Monday, March 30, 2009

Walking Away

How it happens and why it happens i am not sure but the reality is that it does. Last week was our vacation week from school (we do 8 week terms, then a review week and an off week). As some of you homeschoolers can relate i was more then way ready for a break from the daily schedule and I decided to really just do nothing (as much as a mom with 4 kidos 5 years and under can) and enjoy myself. Now this sounds all great but the only problem with throwing the program aside was that one of the most important parts of my daily schedule is getting up at 6am for my hour with the Lord before the kids wake. Of course me in my not so infinite wisdom decided that since we were not doing school i would be able to make it up some other time during the day. This of course never happened.

I am starting to see a pattern... things are going well. I am committed and really growing as the Lord chastens, convicts and reveals things to me in our morning tea time and then all of a sudden my flesh somehow convinces me that i just need a little break and that it is OK i will be able to just pick up right were i left off.
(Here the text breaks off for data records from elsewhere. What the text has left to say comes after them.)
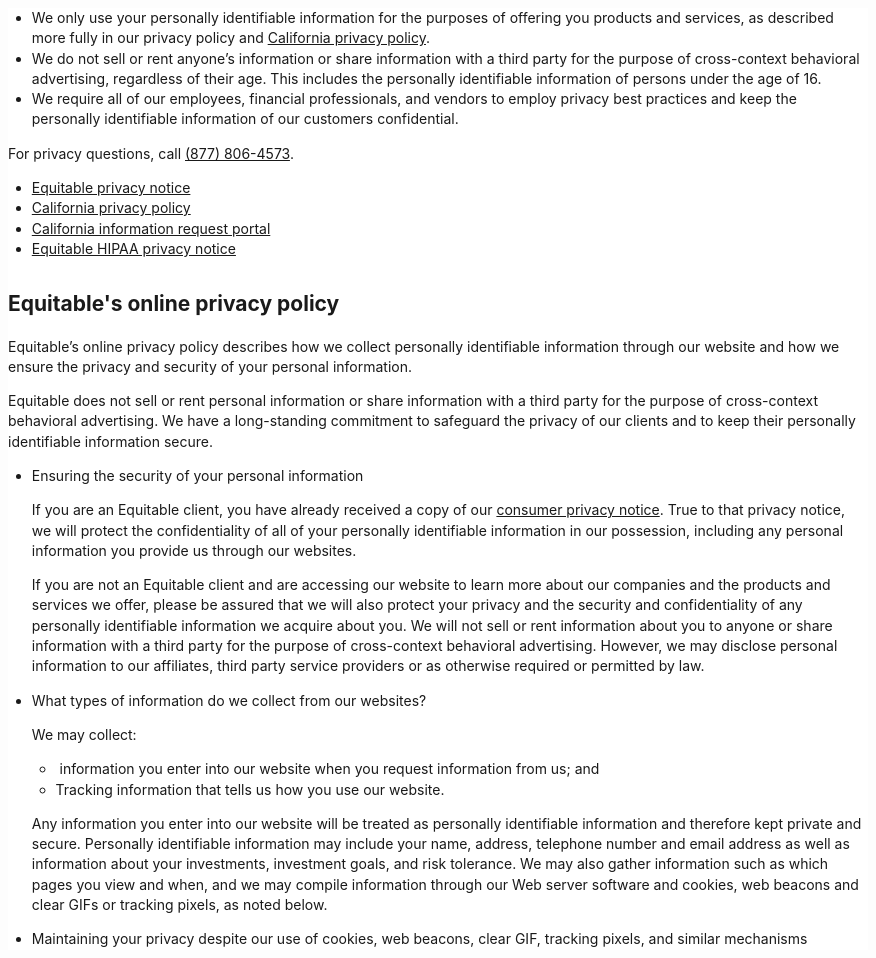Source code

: * We only use your personally identifiable information for the purposes of offering you products and services, as described more fully in our privacy policy and [California privacy policy](https://equitable.com/privacy-security-and-fraud/equitable-online-privacy-policy/california-privacy-policy).
* We do not sell or rent anyone’s information or share information with a third party for the purpose of cross-context behavioral advertising, regardless of their age. This includes the personally identifiable information of persons under the age of 16.
* We require all of our employees, financial professionals, and vendors to employ privacy best practices and keep the personally identifiable information of our customers confidential.

For privacy questions, call [(877) 806-4573](tel:8778064573).

* [Equitable privacy notice](https://portal.equitable.com/appentry/EDoxRedirect?node_id=Y6CZYP3QUJ6H-545056577-90) 
* [California privacy policy](https://equitable.com/about-us/privacy/ccpa-privacy-policy)
* [California information request portal](https://equitable.com/publicassets/email.html)
* [Equitable HIPAA privacy notice](https://equitable.com/privacy-security-and-fraud/equitable-online-privacy-policy/hipaa-privacy-notice)

Equitable's online privacy policy
---------------------------------

Equitable’s online privacy policy describes how we collect personally identifiable information through our website and how we ensure the privacy and security of your personal information. 

Equitable does not sell or rent personal information or share information with a third party for the purpose of cross-context behavioral advertising. We have a long-standing commitment to safeguard the privacy of our clients and to keep their personally identifiable information secure. 

* Ensuring the security of your personal information
    
    If you are an Equitable client, you have already received a copy of our [consumer privacy notice](https://portal.equitable.com/appentry/EDoxRedirect?node_id=Y6CZYP3QUJ6H-545056577-90). True to that privacy notice, we will protect the confidentiality of all of your personally identifiable information in our possession, including any personal information you provide us through our websites.
    
    If you are not an Equitable client and are accessing our website to learn more about our companies and the products and services we offer, please be assured that we will also protect your privacy and the security and confidentiality of any personally identifiable information we acquire about you. We will not sell or rent information about you to anyone or share information with a third party for the purpose of cross-context behavioral advertising. However, we may disclose personal information to our affiliates, third party service providers or as otherwise required or permitted by law.
    
* What types of information do we collect from our websites?
    
    We may collect:
    
    *  information you enter into our website when you request information from us; and
    * Tracking information that tells us how you use our website.
    
    Any information you enter into our website will be treated as personally identifiable information and therefore kept private and secure. Personally identifiable information may include your name, address, telephone number and email address as well as information about your investments, investment goals, and risk tolerance. We may also gather information such as which pages you view and when, and we may compile information through our Web server software and cookies, web beacons and clear GIFs or tracking pixels, as noted below.
    
* Maintaining your privacy despite our use of cookies, web beacons, clear GIF, tracking pixels, and similar mechanisms
    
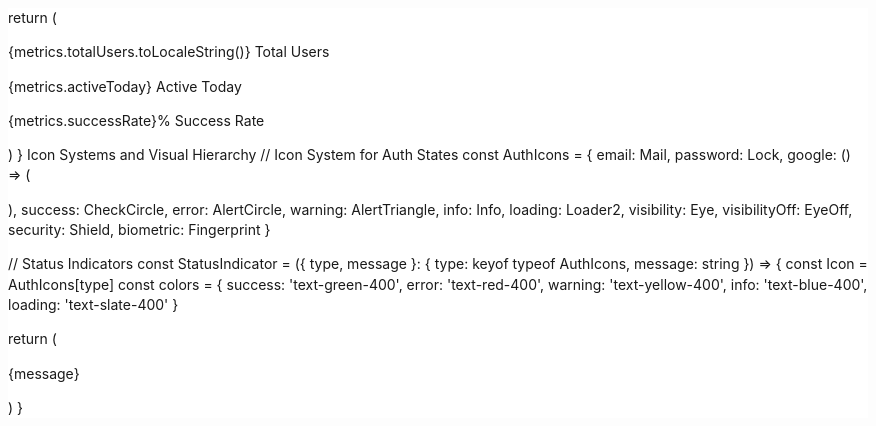  return (
 

{metrics.totalUsers.toLocaleString()}
Total Users


{metrics.activeToday}
Active Today


{metrics.successRate}%
Success Rate


 )
}
Icon Systems and Visual Hierarchy
// Icon System for Auth States
const AuthIcons = {
 email: Mail,
 password: Lock,
 google: () => (
 





 ),
 success: CheckCircle,
 error: AlertCircle,
 warning: AlertTriangle,
 info: Info,
 loading: Loader2,
 visibility: Eye,
 visibilityOff: EyeOff,
 security: Shield,
 biometric: Fingerprint
}

// Status Indicators
const StatusIndicator = ({ type, message }: { type: keyof typeof AuthIcons, message: string }) => {
 const Icon = AuthIcons[type]
 const colors = {
 success: 'text-green-400',
 error: 'text-red-400', 
 warning: 'text-yellow-400',
 info: 'text-blue-400',
 loading: 'text-slate-400'
 }

 return (
 

{message}

 )
}
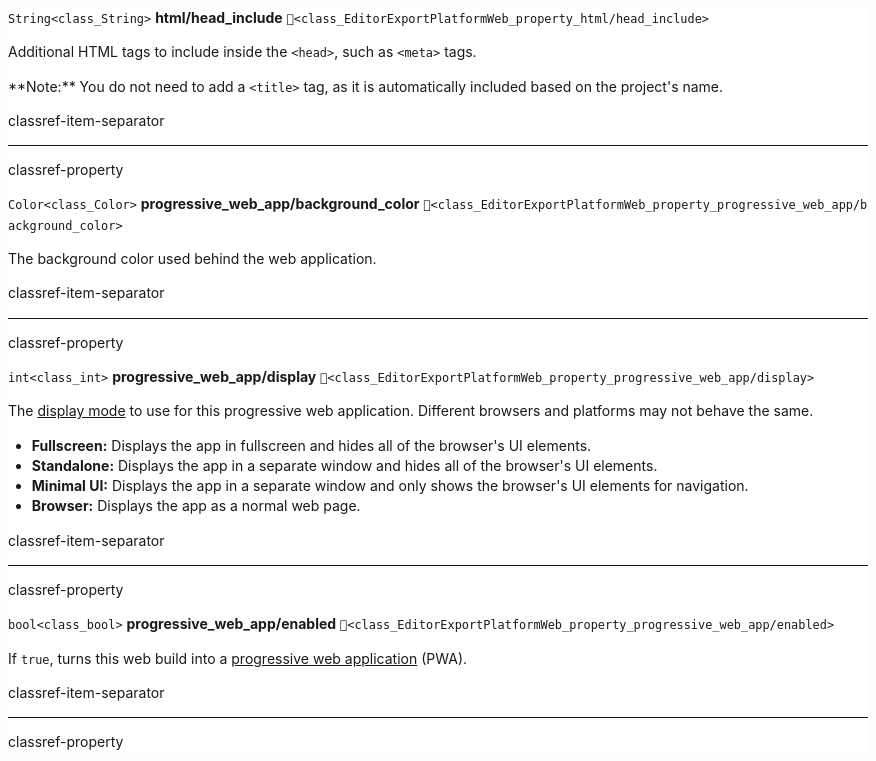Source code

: `String<class_String>` **html/head\_include**
`🔗<class_EditorExportPlatformWeb_property_html/head_include>`

Additional HTML tags to include inside the `<head>`, such as `<meta>`
tags.

\*\*Note:\*\* You do not need to add a `<title>` tag, as it is
automatically included based on the project's name.

classref-item-separator

------------------------------------------------------------------------

classref-property

`Color<class_Color>` **progressive\_web\_app/background\_color**
`🔗<class_EditorExportPlatformWeb_property_progressive_web_app/background_color>`

The background color used behind the web application.

classref-item-separator

------------------------------------------------------------------------

classref-property

`int<class_int>` **progressive\_web\_app/display**
`🔗<class_EditorExportPlatformWeb_property_progressive_web_app/display>`

The [display
mode](https://developer.mozilla.org/en-US/docs/Web/Manifest/display/) to
use for this progressive web application. Different browsers and
platforms may not behave the same.

-   **Fullscreen:** Displays the app in fullscreen and hides all of the
    browser's UI elements.
-   **Standalone:** Displays the app in a separate window and hides all
    of the browser's UI elements.
-   **Minimal UI:** Displays the app in a separate window and only shows
    the browser's UI elements for navigation.
-   **Browser:** Displays the app as a normal web page.

classref-item-separator

------------------------------------------------------------------------

classref-property

`bool<class_bool>` **progressive\_web\_app/enabled**
`🔗<class_EditorExportPlatformWeb_property_progressive_web_app/enabled>`

If `true`, turns this web build into a [progressive web
application](https://en.wikipedia.org/wiki/Progressive_web_app) (PWA).

classref-item-separator

------------------------------------------------------------------------

classref-property
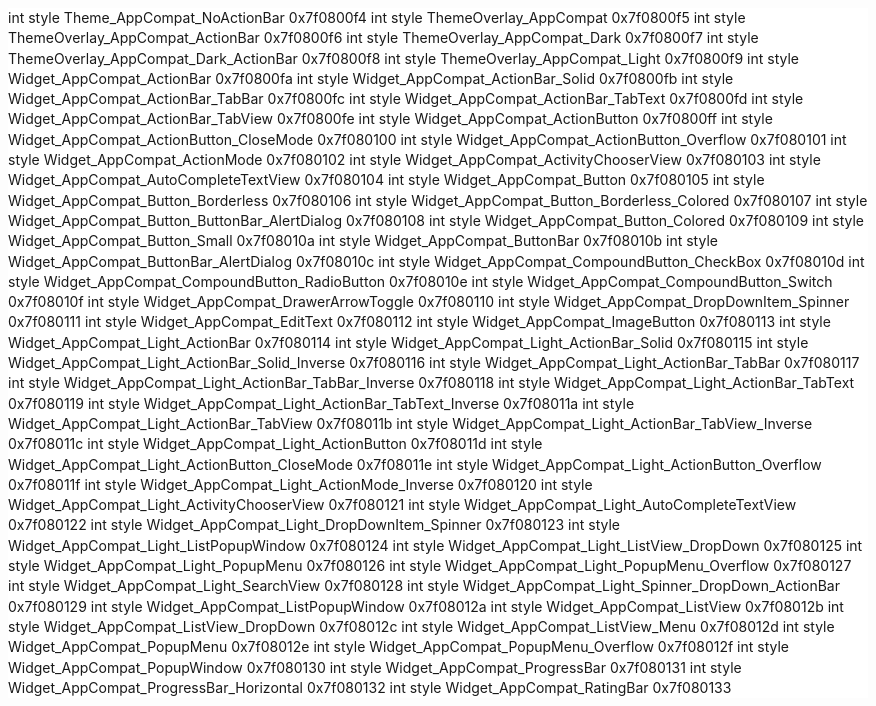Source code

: int style Theme_AppCompat_NoActionBar 0x7f0800f4
int style ThemeOverlay_AppCompat 0x7f0800f5
int style ThemeOverlay_AppCompat_ActionBar 0x7f0800f6
int style ThemeOverlay_AppCompat_Dark 0x7f0800f7
int style ThemeOverlay_AppCompat_Dark_ActionBar 0x7f0800f8
int style ThemeOverlay_AppCompat_Light 0x7f0800f9
int style Widget_AppCompat_ActionBar 0x7f0800fa
int style Widget_AppCompat_ActionBar_Solid 0x7f0800fb
int style Widget_AppCompat_ActionBar_TabBar 0x7f0800fc
int style Widget_AppCompat_ActionBar_TabText 0x7f0800fd
int style Widget_AppCompat_ActionBar_TabView 0x7f0800fe
int style Widget_AppCompat_ActionButton 0x7f0800ff
int style Widget_AppCompat_ActionButton_CloseMode 0x7f080100
int style Widget_AppCompat_ActionButton_Overflow 0x7f080101
int style Widget_AppCompat_ActionMode 0x7f080102
int style Widget_AppCompat_ActivityChooserView 0x7f080103
int style Widget_AppCompat_AutoCompleteTextView 0x7f080104
int style Widget_AppCompat_Button 0x7f080105
int style Widget_AppCompat_Button_Borderless 0x7f080106
int style Widget_AppCompat_Button_Borderless_Colored 0x7f080107
int style Widget_AppCompat_Button_ButtonBar_AlertDialog 0x7f080108
int style Widget_AppCompat_Button_Colored 0x7f080109
int style Widget_AppCompat_Button_Small 0x7f08010a
int style Widget_AppCompat_ButtonBar 0x7f08010b
int style Widget_AppCompat_ButtonBar_AlertDialog 0x7f08010c
int style Widget_AppCompat_CompoundButton_CheckBox 0x7f08010d
int style Widget_AppCompat_CompoundButton_RadioButton 0x7f08010e
int style Widget_AppCompat_CompoundButton_Switch 0x7f08010f
int style Widget_AppCompat_DrawerArrowToggle 0x7f080110
int style Widget_AppCompat_DropDownItem_Spinner 0x7f080111
int style Widget_AppCompat_EditText 0x7f080112
int style Widget_AppCompat_ImageButton 0x7f080113
int style Widget_AppCompat_Light_ActionBar 0x7f080114
int style Widget_AppCompat_Light_ActionBar_Solid 0x7f080115
int style Widget_AppCompat_Light_ActionBar_Solid_Inverse 0x7f080116
int style Widget_AppCompat_Light_ActionBar_TabBar 0x7f080117
int style Widget_AppCompat_Light_ActionBar_TabBar_Inverse 0x7f080118
int style Widget_AppCompat_Light_ActionBar_TabText 0x7f080119
int style Widget_AppCompat_Light_ActionBar_TabText_Inverse 0x7f08011a
int style Widget_AppCompat_Light_ActionBar_TabView 0x7f08011b
int style Widget_AppCompat_Light_ActionBar_TabView_Inverse 0x7f08011c
int style Widget_AppCompat_Light_ActionButton 0x7f08011d
int style Widget_AppCompat_Light_ActionButton_CloseMode 0x7f08011e
int style Widget_AppCompat_Light_ActionButton_Overflow 0x7f08011f
int style Widget_AppCompat_Light_ActionMode_Inverse 0x7f080120
int style Widget_AppCompat_Light_ActivityChooserView 0x7f080121
int style Widget_AppCompat_Light_AutoCompleteTextView 0x7f080122
int style Widget_AppCompat_Light_DropDownItem_Spinner 0x7f080123
int style Widget_AppCompat_Light_ListPopupWindow 0x7f080124
int style Widget_AppCompat_Light_ListView_DropDown 0x7f080125
int style Widget_AppCompat_Light_PopupMenu 0x7f080126
int style Widget_AppCompat_Light_PopupMenu_Overflow 0x7f080127
int style Widget_AppCompat_Light_SearchView 0x7f080128
int style Widget_AppCompat_Light_Spinner_DropDown_ActionBar 0x7f080129
int style Widget_AppCompat_ListPopupWindow 0x7f08012a
int style Widget_AppCompat_ListView 0x7f08012b
int style Widget_AppCompat_ListView_DropDown 0x7f08012c
int style Widget_AppCompat_ListView_Menu 0x7f08012d
int style Widget_AppCompat_PopupMenu 0x7f08012e
int style Widget_AppCompat_PopupMenu_Overflow 0x7f08012f
int style Widget_AppCompat_PopupWindow 0x7f080130
int style Widget_AppCompat_ProgressBar 0x7f080131
int style Widget_AppCompat_ProgressBar_Horizontal 0x7f080132
int style Widget_AppCompat_RatingBar 0x7f080133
This is such a lie from the pit of hell. At the end of the week i found myself spiritually empty less refreshed then when the break began and now facing the once again battle to get back into the routine. OK i will start tomorrow and then that tomorrow turns around and continues to be tomorrow. The spirit is willing but the flesh is weak.

The bible is always true (imagine that) ... the manna must be collected daily; the vessel must be continuously be filled with the living water. Don't ever be fooled into thinking that anything BUT time with the Lord is what will give you real rest. I think for me i have learned my lesson -- a get away from my schedule is fine but never from my Lord.